Staying fit keeps you younger relatively speaking.


----------



## gdog (Sep 13, 2007)

We are losing our "story tellers" and it saddens me. Great grandfathers, grandfathers and fathers who experienced life outside a cubical and computer screens. I cherish being able to sit around a campfire and hear the tales from years gone by from those who lived it first hand...but those individuals are getting harder and harder to find.

Here's to Virgil :O--O:


----------



## wyogoob (Sep 7, 2007)

Virgil had a cabin with a pond in Missouri, Unionville. I shot my biggest whitetail near there. 

One spring we planted hundreds of snowberry plants to attract turkeys. And it worked!

We would cast n blast; largemouth bass, fox squirrels and wood ducks. Those were the days.

.


----------



## wyogoob (Sep 7, 2007)

*the cabin*



gdog said:


> We are losing our "story tellers" and it saddens me. Great grandfathers, grandfathers and fathers who experienced life outside a cubical and computer screens. I cherish being able to sit around a campfire and hear the tales from years gone by from those who lived it first hand...but those individuals are getting harder and harder to find.
> 
> Here's to Virgil :O--O:


This reminds me I need to finish my Bighorn Sheep hunt story, or what Mrs Goob refers to as "The Greatest Story Ever Told".

.


----------



## sawsman (Sep 13, 2007)

Man... no way would I want to do it all over again. I would do things different for sure though.

Now, If I could stay 16 forever? Heck yes! Worked hard, felt good and had some loved ones still around that I miss. Good memories.

Life is short... seems like a blink of an eye. No guarantees for tomorrow. Love those you love like tomorrow will never come.

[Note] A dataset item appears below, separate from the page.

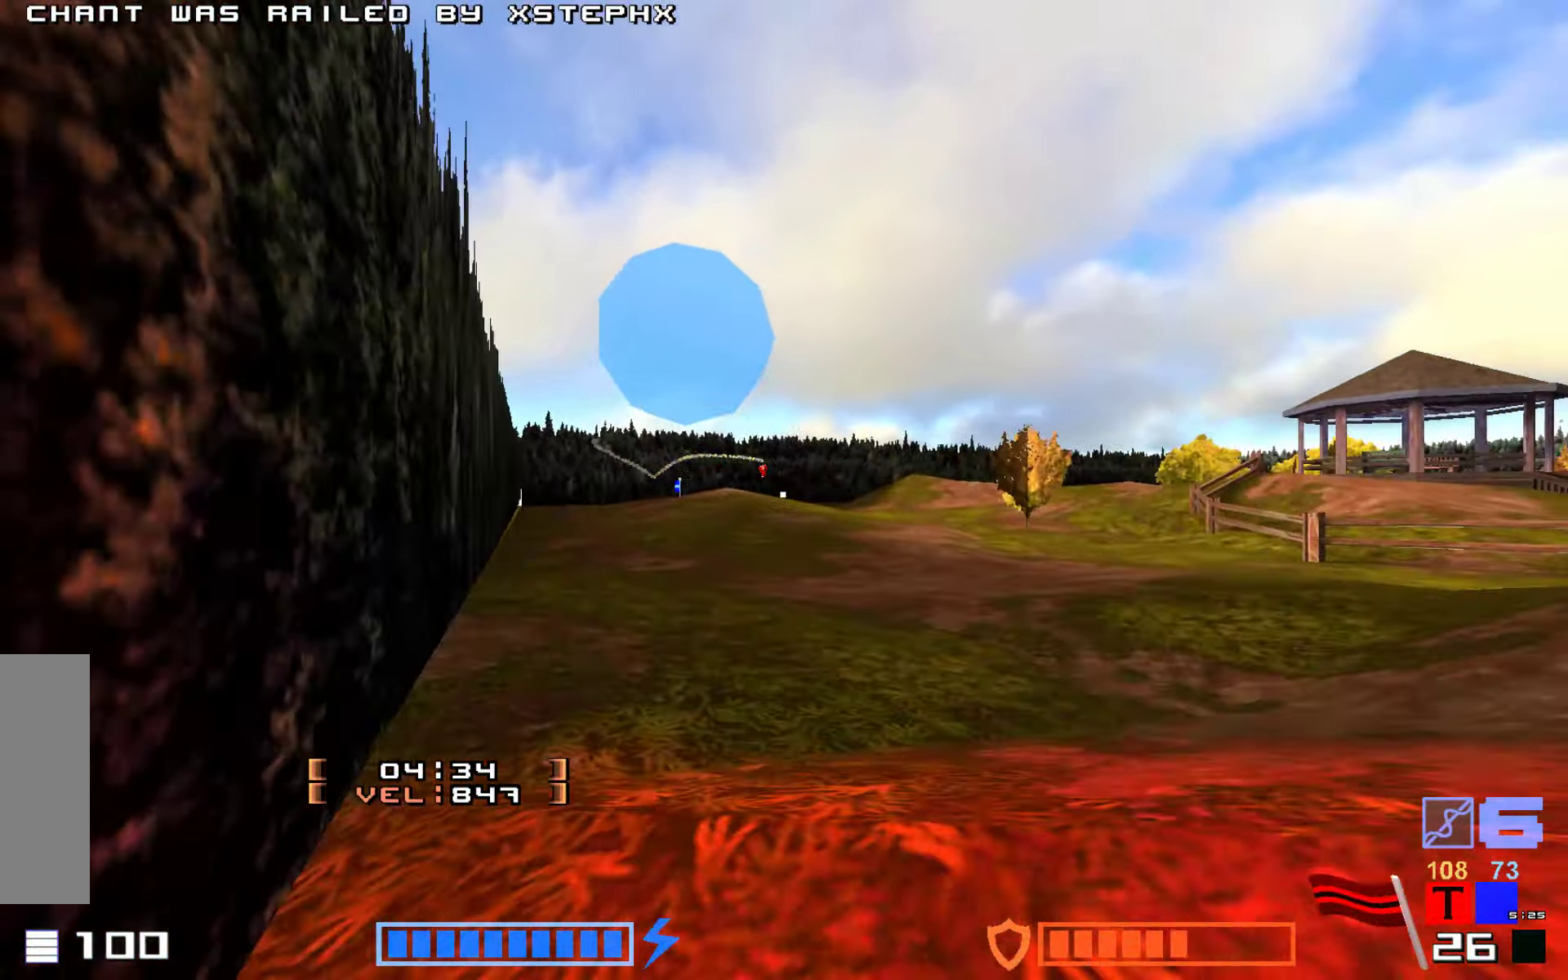
{"keys": ["hammer", "up"], "events": [[33, "jump", "down"], [100, "hammer", "down"], [166, "jump", "up"], [300, "jump", "down"], [400, "jump", "up"], [416, "hammer", "up"], [483, "hammer", "down"]]}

So thankful for everything. Even the crappy stuff that seems to somehow make us stronger.


----------



## colorcountrygunner (Oct 6, 2009)

gdog said:


> We are losing our "story tellers" and it saddens me. Great grandfathers, grandfathers and fathers who experienced life outside a cubical and computer screens. I cherish being able to sit around a campfire and hear the tales from years gone by from those who lived it first hand...but those individuals are getting harder and harder to find.
> 
> Here's to Virgil :O--O:


It is sad losing our bridge to the older generations. We just said goodbye to grandma last week. She was just a couple months shy of her 90th birthday. She was born in Moab in 1927. A story was told at her funeral about her being fascinated with a man in Moab who had had his nose shot off by an Indians arrow (he was old by then, so this happened well before 1927 when Indian attacks were still a real occurrence). Whenever she saw him walking past her house she would always run outside to get a better look at him.

A couple years ago I was crashed into by a 90+ year old world war 2 vet over by Bangerter in West Jordan. We sat and chewed the fat for awhile while we waited for an officer to show up. I felt bad that this had happened to him and hoped it wouldn't signal any kind of beginning of the end of his independence and being able to drive himself around. My 95 Chevy Silverado was no worse for the wear, but his little Subaru didn't fare quite as well.


----------



## colorcountrygunner (Oct 6, 2009)

Sorry for the loss of your Virgil, Goob. It's good that you guys have lots of great memories to look back on!


----------



## Karl (Aug 14, 2016)

trackerputnam said:


> Brother in law passed Saturday evening. I spent Sunday holding a crying niece and nephew. Helping sister get ahold of the coming realities and so forth. But 58 feels pretty good here. Jason was 42 or so. So the alternative to 58 don't look so good.


42 is a really young age to die. My dad was 44 when he died.

Heart disease was the reason. He is the only person in our extended family to die from this so we think it was diet related and not genetic. His dietary and exercise habits were really bad.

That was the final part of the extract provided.